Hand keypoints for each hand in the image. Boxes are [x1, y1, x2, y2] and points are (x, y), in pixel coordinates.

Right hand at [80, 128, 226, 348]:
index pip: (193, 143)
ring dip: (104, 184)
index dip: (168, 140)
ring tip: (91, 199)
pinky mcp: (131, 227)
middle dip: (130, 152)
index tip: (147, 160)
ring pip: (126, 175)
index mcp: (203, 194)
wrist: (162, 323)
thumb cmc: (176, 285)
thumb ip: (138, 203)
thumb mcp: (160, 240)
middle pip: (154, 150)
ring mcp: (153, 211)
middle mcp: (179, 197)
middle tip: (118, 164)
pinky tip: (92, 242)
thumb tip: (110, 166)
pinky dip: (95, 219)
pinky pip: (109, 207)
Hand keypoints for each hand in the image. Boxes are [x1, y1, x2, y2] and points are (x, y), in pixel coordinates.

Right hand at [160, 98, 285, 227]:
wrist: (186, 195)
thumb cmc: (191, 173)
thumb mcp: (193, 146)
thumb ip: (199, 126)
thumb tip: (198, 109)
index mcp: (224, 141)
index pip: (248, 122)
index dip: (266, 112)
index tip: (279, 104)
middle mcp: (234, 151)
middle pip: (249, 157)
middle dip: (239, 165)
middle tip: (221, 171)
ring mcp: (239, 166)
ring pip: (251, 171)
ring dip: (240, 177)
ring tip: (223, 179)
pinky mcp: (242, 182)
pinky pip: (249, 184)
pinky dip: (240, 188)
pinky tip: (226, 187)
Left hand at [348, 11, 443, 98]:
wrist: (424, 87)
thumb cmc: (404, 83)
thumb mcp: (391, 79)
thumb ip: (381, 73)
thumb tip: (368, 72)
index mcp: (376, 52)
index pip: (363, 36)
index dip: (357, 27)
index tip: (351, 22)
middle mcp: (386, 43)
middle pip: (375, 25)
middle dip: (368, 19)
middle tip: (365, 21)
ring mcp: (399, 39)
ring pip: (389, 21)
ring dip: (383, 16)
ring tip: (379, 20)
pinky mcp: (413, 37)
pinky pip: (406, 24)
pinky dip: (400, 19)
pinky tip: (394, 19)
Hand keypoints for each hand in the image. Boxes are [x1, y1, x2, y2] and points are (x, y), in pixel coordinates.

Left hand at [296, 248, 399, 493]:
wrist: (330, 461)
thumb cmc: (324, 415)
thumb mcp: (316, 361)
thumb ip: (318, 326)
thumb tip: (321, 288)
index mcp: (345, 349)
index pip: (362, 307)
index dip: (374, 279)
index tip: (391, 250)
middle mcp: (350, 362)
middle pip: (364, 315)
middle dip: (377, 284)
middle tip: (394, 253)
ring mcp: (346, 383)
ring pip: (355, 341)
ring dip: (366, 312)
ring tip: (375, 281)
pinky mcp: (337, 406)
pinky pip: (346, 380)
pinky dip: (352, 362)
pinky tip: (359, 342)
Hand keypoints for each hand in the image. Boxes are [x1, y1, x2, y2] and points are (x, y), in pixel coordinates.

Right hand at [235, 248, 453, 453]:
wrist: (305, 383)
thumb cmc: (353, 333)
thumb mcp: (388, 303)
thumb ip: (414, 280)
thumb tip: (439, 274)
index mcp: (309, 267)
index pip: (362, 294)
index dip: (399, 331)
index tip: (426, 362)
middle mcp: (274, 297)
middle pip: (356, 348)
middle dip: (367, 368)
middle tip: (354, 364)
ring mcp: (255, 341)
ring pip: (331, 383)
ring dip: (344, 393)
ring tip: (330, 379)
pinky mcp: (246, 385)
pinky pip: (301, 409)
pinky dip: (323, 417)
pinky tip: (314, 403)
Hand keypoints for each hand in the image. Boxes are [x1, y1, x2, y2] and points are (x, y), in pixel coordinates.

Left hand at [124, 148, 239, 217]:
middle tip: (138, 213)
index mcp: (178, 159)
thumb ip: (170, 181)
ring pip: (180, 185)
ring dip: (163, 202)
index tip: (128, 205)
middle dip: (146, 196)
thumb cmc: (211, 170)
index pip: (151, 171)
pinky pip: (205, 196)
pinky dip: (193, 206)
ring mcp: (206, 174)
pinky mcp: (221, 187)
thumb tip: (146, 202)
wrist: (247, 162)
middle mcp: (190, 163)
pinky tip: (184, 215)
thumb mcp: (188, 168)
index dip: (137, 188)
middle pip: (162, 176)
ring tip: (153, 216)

━━━━━━━━━━━━━━━━━━━━

*Prompt*
Both the line containing "thumb tip: (198, 109)" and the line containing "pinky tip: (359, 342)" belong in the answer. Print them and every line above that falls between them exactly, and no others.

*Exercise output*
thumb tip: (198, 109)
index mcp: (224, 141)
index pip: (248, 122)
index dip: (266, 112)
index tip: (279, 104)
middle mcp: (234, 151)
middle pip: (249, 157)
middle dip: (239, 165)
middle tip: (221, 171)
ring mcp: (239, 166)
ring pip: (251, 171)
ring dip: (240, 177)
ring tip: (223, 179)
pinky mcp: (242, 182)
pinky pip: (249, 184)
pinky dip: (240, 188)
pinky tip: (226, 187)
Left hand at [348, 11, 443, 98]:
wrist: (424, 87)
thumb cmc: (404, 83)
thumb mcp: (391, 79)
thumb ip: (381, 73)
thumb tip: (368, 72)
index mcp: (376, 52)
index pip: (363, 36)
index dip: (357, 27)
index tip: (351, 22)
middle mcp: (386, 43)
middle pip: (375, 25)
middle dip: (368, 19)
middle tip: (365, 21)
ring mcp: (399, 39)
ring pip: (389, 21)
ring dip: (383, 16)
ring tip: (379, 20)
pinky mcp: (413, 37)
pinky pip: (406, 24)
pinky dip: (400, 19)
pinky tip: (394, 19)
Hand keypoints for each hand in the image. Boxes are [x1, y1, x2, y2] and points are (x, y), in pixel coordinates.

Left hand at [296, 248, 399, 493]:
wrist: (330, 461)
thumb cmc: (324, 415)
thumb mcp: (316, 361)
thumb ip: (318, 326)
thumb tip: (321, 288)
index mcp: (345, 349)
index pip: (362, 307)
index dip: (374, 279)
index tip: (391, 250)
middle mcp: (350, 362)
middle pip: (364, 315)
middle dip: (377, 284)
middle tip: (394, 253)
ring mcp: (346, 383)
ring pip: (355, 341)
ring dip: (366, 312)
ring tip: (375, 281)
pinky mcp: (337, 406)
pinky pip: (346, 380)
pinky dip: (352, 362)
pinky tip: (359, 342)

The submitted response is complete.